Block Collider successfully raised their goal of US$7 million in April 2018. It claims to be different from the competition in that it has no validators. Validators are witnesses who have to confirm the authenticity of transactions on the various chains.
Their whitepaper does appear to have some novel ideas, and philosophically they may win some supporters for working toward decentralization.
On the downside, the team is relatively small and inexperienced, especially compared to the competition. Also notably absent is the strong network of connections and partnerships that are likely to facilitate widespread adoption of an interchain protocol.
Networking: the Key to Successful Networks
One of the most important elements behind the eventual success of any interoperability protocol will likely be alliances. An interoperability protocol is inherently more political than an ordinary distributed ledger, because any such protocol will work best with the the cooperation of the networks that are participating in it.
This issue of alliances stands out among the competitors for interoperability. Cosmos has attracted a whole host of projects working with Tendermint. They also have the biggest capital reserves, but the number of developers working with Cosmos small compared to Ethereum.
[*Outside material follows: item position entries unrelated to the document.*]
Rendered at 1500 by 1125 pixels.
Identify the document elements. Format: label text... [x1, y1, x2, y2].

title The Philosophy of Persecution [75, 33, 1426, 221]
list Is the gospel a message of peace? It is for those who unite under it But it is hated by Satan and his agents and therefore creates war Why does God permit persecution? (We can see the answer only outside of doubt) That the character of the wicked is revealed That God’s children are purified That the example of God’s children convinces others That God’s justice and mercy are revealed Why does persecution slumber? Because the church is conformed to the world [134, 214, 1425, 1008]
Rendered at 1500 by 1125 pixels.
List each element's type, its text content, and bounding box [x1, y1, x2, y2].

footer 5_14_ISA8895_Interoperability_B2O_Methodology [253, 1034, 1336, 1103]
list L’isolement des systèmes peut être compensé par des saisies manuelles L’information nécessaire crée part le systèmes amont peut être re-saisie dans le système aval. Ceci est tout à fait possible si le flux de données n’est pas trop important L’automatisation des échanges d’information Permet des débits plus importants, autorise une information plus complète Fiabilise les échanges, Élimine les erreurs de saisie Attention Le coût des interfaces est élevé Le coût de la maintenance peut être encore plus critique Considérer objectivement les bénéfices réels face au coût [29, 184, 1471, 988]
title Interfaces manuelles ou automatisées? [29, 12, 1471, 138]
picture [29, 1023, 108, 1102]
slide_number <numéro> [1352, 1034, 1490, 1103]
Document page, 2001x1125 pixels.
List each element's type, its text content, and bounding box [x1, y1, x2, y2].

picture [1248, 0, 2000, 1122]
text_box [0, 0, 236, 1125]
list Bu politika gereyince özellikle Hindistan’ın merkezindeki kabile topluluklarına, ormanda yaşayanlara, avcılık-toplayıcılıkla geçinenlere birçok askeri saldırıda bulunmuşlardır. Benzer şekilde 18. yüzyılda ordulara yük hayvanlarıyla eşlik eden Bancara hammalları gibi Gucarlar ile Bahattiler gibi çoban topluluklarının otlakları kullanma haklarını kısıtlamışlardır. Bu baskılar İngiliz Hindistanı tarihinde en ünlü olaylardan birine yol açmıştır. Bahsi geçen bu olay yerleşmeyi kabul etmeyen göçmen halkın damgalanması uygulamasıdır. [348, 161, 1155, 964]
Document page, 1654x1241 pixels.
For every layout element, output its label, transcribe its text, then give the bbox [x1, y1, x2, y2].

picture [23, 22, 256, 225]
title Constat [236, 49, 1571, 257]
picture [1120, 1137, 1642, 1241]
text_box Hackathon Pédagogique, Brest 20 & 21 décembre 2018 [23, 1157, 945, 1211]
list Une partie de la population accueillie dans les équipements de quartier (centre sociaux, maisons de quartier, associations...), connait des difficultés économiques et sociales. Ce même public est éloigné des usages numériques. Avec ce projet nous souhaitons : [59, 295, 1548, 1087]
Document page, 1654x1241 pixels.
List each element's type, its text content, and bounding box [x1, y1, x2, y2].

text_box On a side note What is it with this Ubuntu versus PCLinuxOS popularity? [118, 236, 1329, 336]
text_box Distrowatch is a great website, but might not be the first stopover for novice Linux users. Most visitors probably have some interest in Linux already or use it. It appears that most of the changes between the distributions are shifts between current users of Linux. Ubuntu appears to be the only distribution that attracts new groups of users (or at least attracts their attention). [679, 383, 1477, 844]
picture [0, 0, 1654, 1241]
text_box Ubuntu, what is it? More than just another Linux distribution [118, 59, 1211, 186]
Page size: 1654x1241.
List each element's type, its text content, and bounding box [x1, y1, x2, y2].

Given the links between Polkadot and Ethereum, this could translate to an advantage for Polkadot.
Up against this kind of competition, it is understandable that Aion, Icon, and Wanchain decided to form an alliance.
It is essential when looking at individual projects to consider their position in this constellation of alliances. Alliances to corporations and governments are also important to watch for, because regulatory environment will undoubtedly play a role in the success of any of these projects.
The solution that wins out is ultimately going to be the one that provides the most utility to end-users. It is also the indicator to watch for as time goes on. This applies to both transactions and applications on a given network.
This means that as with individual blockchains, the best way to keep up with what is going on with interoperability will be to actually use the applications built on top of the competing protocols.
A Rocky Road Ahead
Whichever system becomes the standard for interchain communication will be a great thing for blockchain as a whole. If there is going to be one industry standard protocol akin to TCP/IP, it’s going to take a while to get there. Because the basic substance of blockchains is money, cooperation will be much more difficult than with the birth of the internet.
In the case of TCP/IP, everyone involved had a common interest in establishing an information sharing protocol, because the more networks linked together, the higher the overall value of the network was for everyone. Now, however, many of these projects have native tokens which will rise and fall, enriching or impoverishing the developers and investors as good or bad news comes out.
The competition in this space is fierce, but blockchain and distributed ledger tech is probably the most significant technological development since the printing press (and maybe even a bigger deal than the printing press), so the frontiers are wide.